Yes.  God had his own left, even among those fallen Africans of Carthage.

But neither there, nor in Spain, could the Vandals cure the evil.  ‘Now-a-days,’ says Salvian, ‘there are no profligates among the Goths, save Romans; none among the Vandals, save Romans.  Blush, Roman people, everywhere, blush for your morals.  There is hardly a city free from dens of sin, and none at all from impurity, save those which the barbarians have begun to occupy.  And do we wonder if we are surpassed in power, by an enemy who surpasses us in decency?  It is not the natural strength of their bodies which makes them conquer us.  We have been conquered only by the vices of our own morals.’

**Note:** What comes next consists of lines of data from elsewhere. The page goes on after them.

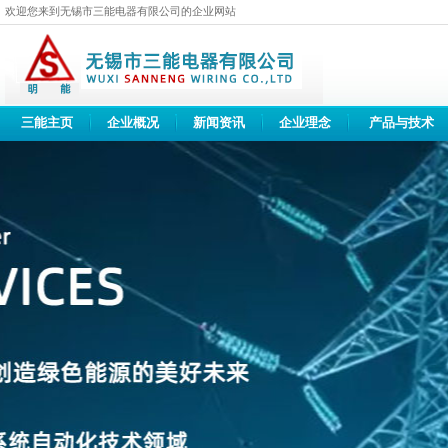
欢迎您来到无锡市三能电器有限公司的企业网站
三能主页
企业概况
新闻资讯
企业理念
产品与技术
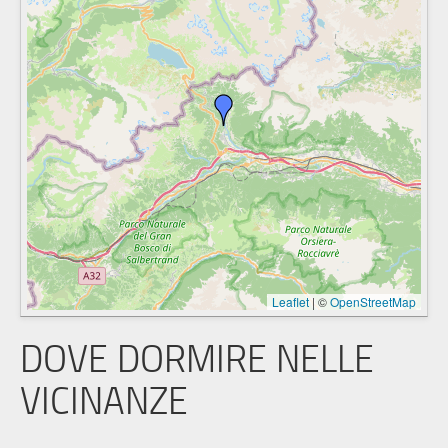
Leaflet
|
©
OpenStreetMap
DOVE DORMIRE NELLE
VICINANZE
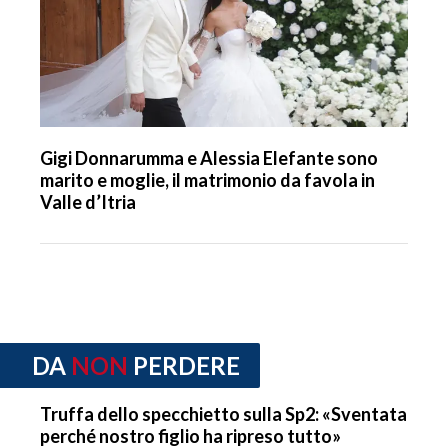
Gigi Donnarumma e Alessia Elefante sono
marito e moglie, il matrimonio da favola in
Valle d’Itria
DA
NON
PERDERE
Truffa dello specchietto sulla Sp2: «Sventata
perché nostro figlio ha ripreso tutto»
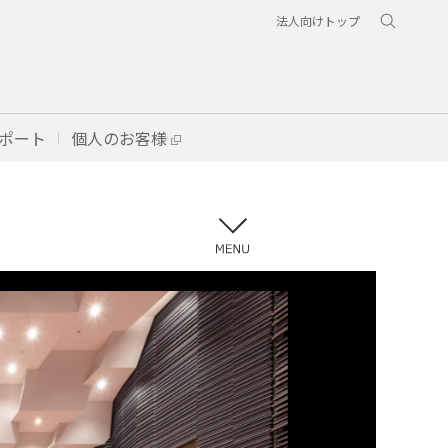
法人向けトップ
ポート
個人のお客様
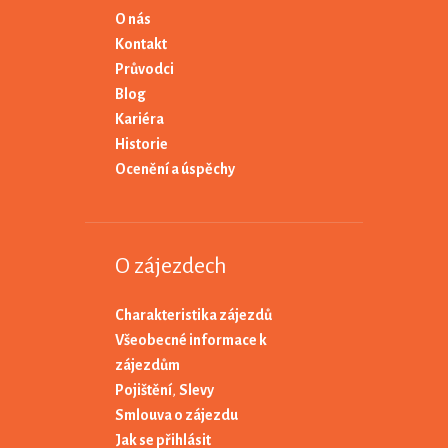
O nás
Kontakt
Průvodci
Blog
Kariéra
Historie
Ocenění a úspěchy
O zájezdech
Charakteristika zájezdů
Všeobecné informace k
zájezdům
Pojištění
,
Slevy
Smlouva o zájezdu
Jak se přihlásit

Yes.  Salvian was right.  Those last words were no mere outburst of national vanity, content to confess every sin, save that of being cowards.  He was right.  It was not the mere muscle of the Teuton which enabled him to crush the decrepit and debauched slave-nations, Gaul and Briton, Iberian and African, as the ox crushes the frogs of the marsh.  The ‘sera juvenum Venus, ideoque inexhausta pubertas,’ had given him more than his lofty stature, and his mighty limbs.  Had he had nought but them, he might have remained to the end a blind Samson, grinding among the slaves in Cæsar’s mill, butchered to make a Roman holiday.  But it had given him more, that purity of his; it had given him, as it may give you, gentlemen, a calm and steady brain, and a free and loyal heart; the energy which springs from health; the self-respect which comes from self-restraint; and the spirit which shrinks from neither God nor man, and feels it light to die for wife and child, for people, and for Queen.